Os EUA são um uma nação imperialista e de forte influência política e econômica no mundo inteiro. Mas não exerce tão somente este tipo de influência. A religião é uma forte aliada estadunidense e é a principal arma de poder de dominação: uma dominação cultural sutil que, sem hesitação, emburrece as grandes massas e possibilita a implementação de um projeto de poder, desenvolvido no pós guerra e fortalecido nos últimos 30 anos.

Para se ter uma ideia dessa manipulação cultural, tem-se a estatística de que quatro em cada 10 norte-americanos acreditam que Deus criou a Terra e os seres humanos há menos de 10 mil anos, segundo uma sondagem da Gallup. Por sinal, A Gallup (empresa estadunidense de pesquisa de opinião) divulgou outro resultado curioso: três em cada quatro norte-americanos veem a Bíblia como a palavra de Deus. (Esses dados você pode analisar de forma mais profunda em entrevista dada por Noah Chomsky, transcrita por Vicence Navarro).

Sabendo destes dados e tendo uma pequena ideia de como a banda toca no seio da sociedade norte americana, faz sentido o teor imbecil do filme. As piadas, por mais que não sejam tão engraçadas por diversos motivos, se justificam quando temos este entendimento.

Negacionismo, controvérsia e consenso científico

Uma questão em particular me chamou a atenção: o termo “consenso científico” utilizado no inicio do filme, quando ainda se questionava a descoberta do asteróide, pelos cientistas, sem a população estar informada da iminente tragédia. Mas afinal, o que é consenso científico (e controvérsia científica)?
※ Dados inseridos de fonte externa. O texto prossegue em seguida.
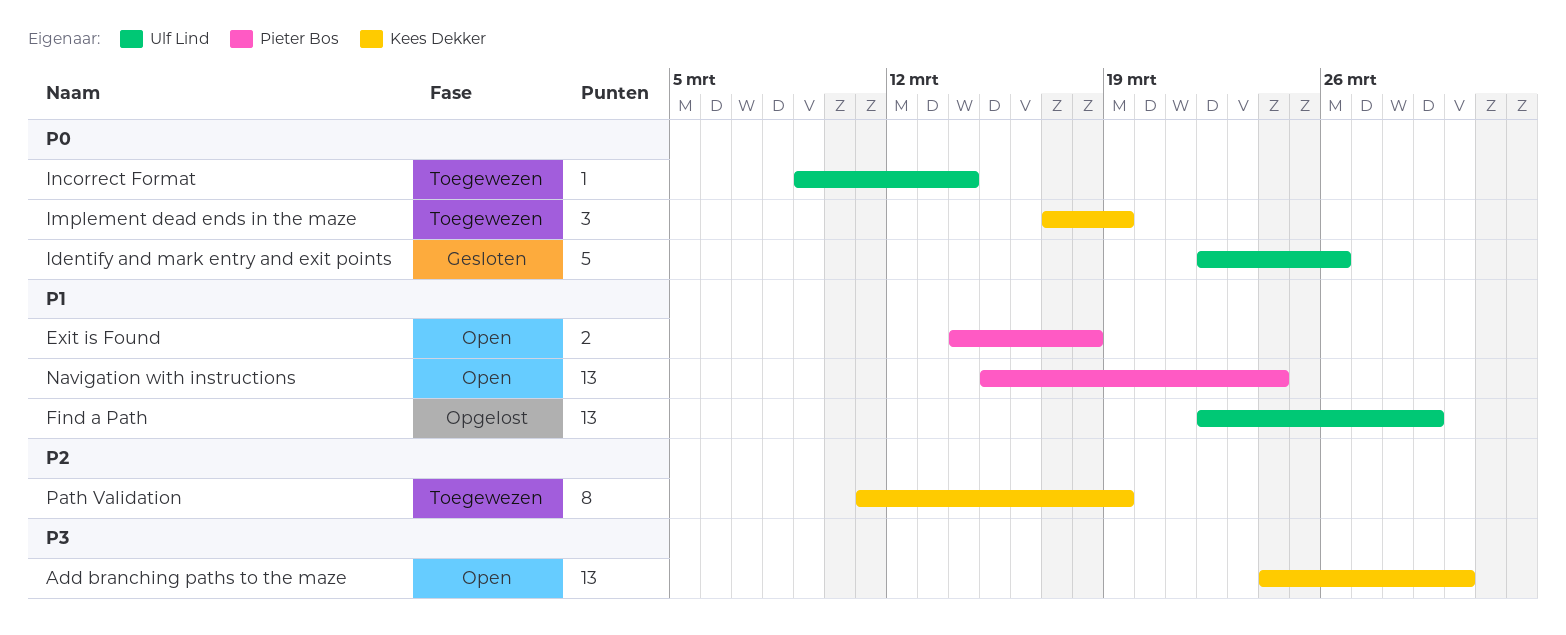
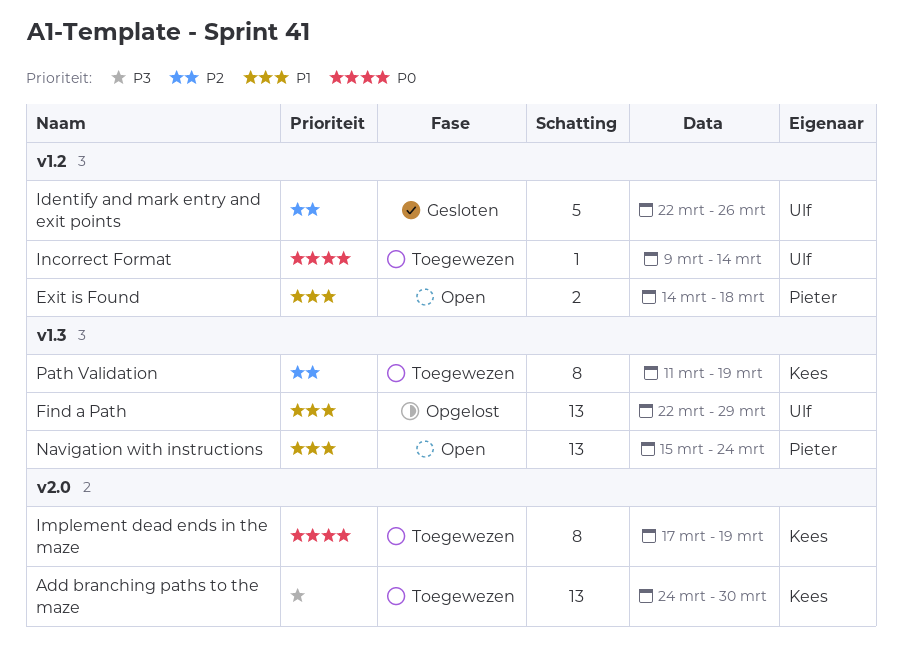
Add branching paths to the maze, status: Open -> Toegewezen
Identify and mark entry and exit points, priority: P0 -> P2
Implement dead ends in the maze, estimate: 3 -> 8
O consenso científico é quando a maioria da comunidade cientifica apresenta a mesma conclusão para determinado fato que está sendo pesquisado. Já a controvérsia, é quando uma parte tem determinada conclusão e outra parte da comunidade cientifica mundial tem uma resposta diferente ao mesmo objeto de pesquisa estudado. (Assista o vídeo para mais informações clicando aqui).

Esse tema, por mais que tirado de uma simples cena, é de extrema importância nos dias de hoje. Querem um exemplo? Nos EUA, desde a década de 1970, já havia um consenso científico sobre o tabagismo conter substâncias cancerígenas. Porém, só virou consenso de fato a partir da década de 1990, pois durante 20 anos, empresas de cigarros patrocinavam pseudos cientistas e formadores de opinião da época para gerar a controvérsia.

Quanto ao tema aquecimento global temos o mesmo caso. A pandemia de Covid 19 também apresentou (e apresenta) esta mesma característica, e no caso da descoberta do meteoro temos essa mesma prática.

Conclusão

Vejo muito crítico de cinema menosprezando o filme, debruçados muito em seus aspectos técnicos (o que é legítimo). Mas na verdade, Não Olhe para Cima é um deboche ao sistema americano de governar. Corrupção, governo de ricos para ricos. Um feijão com arroz para constranger a classe média. Escancara o ridículo dessa nossa classe com pensamento majoritário fascista e idiotizado.

Facilita o deboche para com aqueles que se dizem pertencer a uma classe culturalmente superior, mas que elegeu um projeto de poder que tem como um de seus pilares o negacionismo científico. Se antes era difícil sintetizar um argumento compacto contra a imbecilidade, agora existe um filme.

O filme tem falhas? Claro. Mas a boiada está nele: NÃO OLHE PARA CIMA

Não Olhe para Cima

Diretor: Adam Mckay

Disponível na Netflix

 

*Professor, pesquisador e colaborador do Tem Que Ver.